++++ Supplied entries

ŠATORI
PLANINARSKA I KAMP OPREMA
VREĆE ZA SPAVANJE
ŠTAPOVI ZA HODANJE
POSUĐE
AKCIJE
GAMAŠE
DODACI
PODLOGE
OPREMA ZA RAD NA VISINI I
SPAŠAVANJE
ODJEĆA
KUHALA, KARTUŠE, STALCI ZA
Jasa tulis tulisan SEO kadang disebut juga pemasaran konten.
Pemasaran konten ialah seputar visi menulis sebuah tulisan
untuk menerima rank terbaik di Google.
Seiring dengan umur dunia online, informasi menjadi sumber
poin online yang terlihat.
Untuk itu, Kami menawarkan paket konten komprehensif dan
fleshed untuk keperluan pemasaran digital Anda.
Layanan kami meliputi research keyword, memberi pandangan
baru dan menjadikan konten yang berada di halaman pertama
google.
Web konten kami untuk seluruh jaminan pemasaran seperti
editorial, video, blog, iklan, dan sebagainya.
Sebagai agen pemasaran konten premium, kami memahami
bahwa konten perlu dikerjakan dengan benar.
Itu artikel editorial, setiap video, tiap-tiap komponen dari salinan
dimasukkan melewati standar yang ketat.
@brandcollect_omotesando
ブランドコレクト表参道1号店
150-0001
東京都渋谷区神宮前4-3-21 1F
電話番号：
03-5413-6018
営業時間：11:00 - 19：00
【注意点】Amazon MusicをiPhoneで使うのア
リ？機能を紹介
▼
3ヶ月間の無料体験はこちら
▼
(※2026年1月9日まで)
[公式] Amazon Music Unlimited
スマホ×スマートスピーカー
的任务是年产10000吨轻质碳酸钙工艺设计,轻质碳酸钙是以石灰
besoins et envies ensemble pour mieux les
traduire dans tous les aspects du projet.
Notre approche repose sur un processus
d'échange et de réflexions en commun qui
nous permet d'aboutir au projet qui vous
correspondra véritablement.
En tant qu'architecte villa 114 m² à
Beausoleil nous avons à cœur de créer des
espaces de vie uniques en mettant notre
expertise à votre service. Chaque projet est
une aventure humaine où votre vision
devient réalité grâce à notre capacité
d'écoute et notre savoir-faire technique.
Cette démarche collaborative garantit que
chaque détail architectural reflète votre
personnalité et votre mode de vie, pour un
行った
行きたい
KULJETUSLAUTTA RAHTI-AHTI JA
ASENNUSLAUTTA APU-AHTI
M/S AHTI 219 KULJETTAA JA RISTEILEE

++++++++

- [Written task] Extract the text of every line above and reproduce it character for character.

- [Final answer]
ŠATORI
PLANINARSKA I KAMP OPREMA
VREĆE ZA SPAVANJE
ŠTAPOVI ZA HODANJE
POSUĐE
AKCIJE
GAMAŠE
DODACI
PODLOGE
OPREMA ZA RAD NA VISINI I
SPAŠAVANJE
ODJEĆA
KUHALA, KARTUŠE, STALCI ZA
Jasa tulis tulisan SEO kadang disebut juga pemasaran konten.
Pemasaran konten ialah seputar visi menulis sebuah tulisan
untuk menerima rank terbaik di Google.
Seiring dengan umur dunia online, informasi menjadi sumber
poin online yang terlihat.
Untuk itu, Kami menawarkan paket konten komprehensif dan
fleshed untuk keperluan pemasaran digital Anda.
Layanan kami meliputi research keyword, memberi pandangan
baru dan menjadikan konten yang berada di halaman pertama
google.
Web konten kami untuk seluruh jaminan pemasaran seperti
editorial, video, blog, iklan, dan sebagainya.
Sebagai agen pemasaran konten premium, kami memahami
bahwa konten perlu dikerjakan dengan benar.
Itu artikel editorial, setiap video, tiap-tiap komponen dari salinan
dimasukkan melewati standar yang ketat.
@brandcollect_omotesando
ブランドコレクト表参道1号店
150-0001
東京都渋谷区神宮前4-3-21 1F
電話番号：
03-5413-6018
営業時間：11:00 - 19：00
【注意点】Amazon MusicをiPhoneで使うのア
リ？機能を紹介
▼
3ヶ月間の無料体験はこちら
▼
(※2026年1月9日まで)
[公式] Amazon Music Unlimited
スマホ×スマートスピーカー
的任务是年产10000吨轻质碳酸钙工艺设计,轻质碳酸钙是以石灰
besoins et envies ensemble pour mieux les
traduire dans tous les aspects du projet.
Notre approche repose sur un processus
d'échange et de réflexions en commun qui
nous permet d'aboutir au projet qui vous
correspondra véritablement.
En tant qu'architecte villa 114 m² à
Beausoleil nous avons à cœur de créer des
espaces de vie uniques en mettant notre
expertise à votre service. Chaque projet est
une aventure humaine où votre vision
devient réalité grâce à notre capacité
d'écoute et notre savoir-faire technique.
Cette démarche collaborative garantit que
chaque détail architectural reflète votre
personnalité et votre mode de vie, pour un
行った
行きたい
KULJETUSLAUTTA RAHTI-AHTI JA
ASENNUSLAUTTA APU-AHTI
M/S AHTI 219 KULJETTAA JA RISTEILEE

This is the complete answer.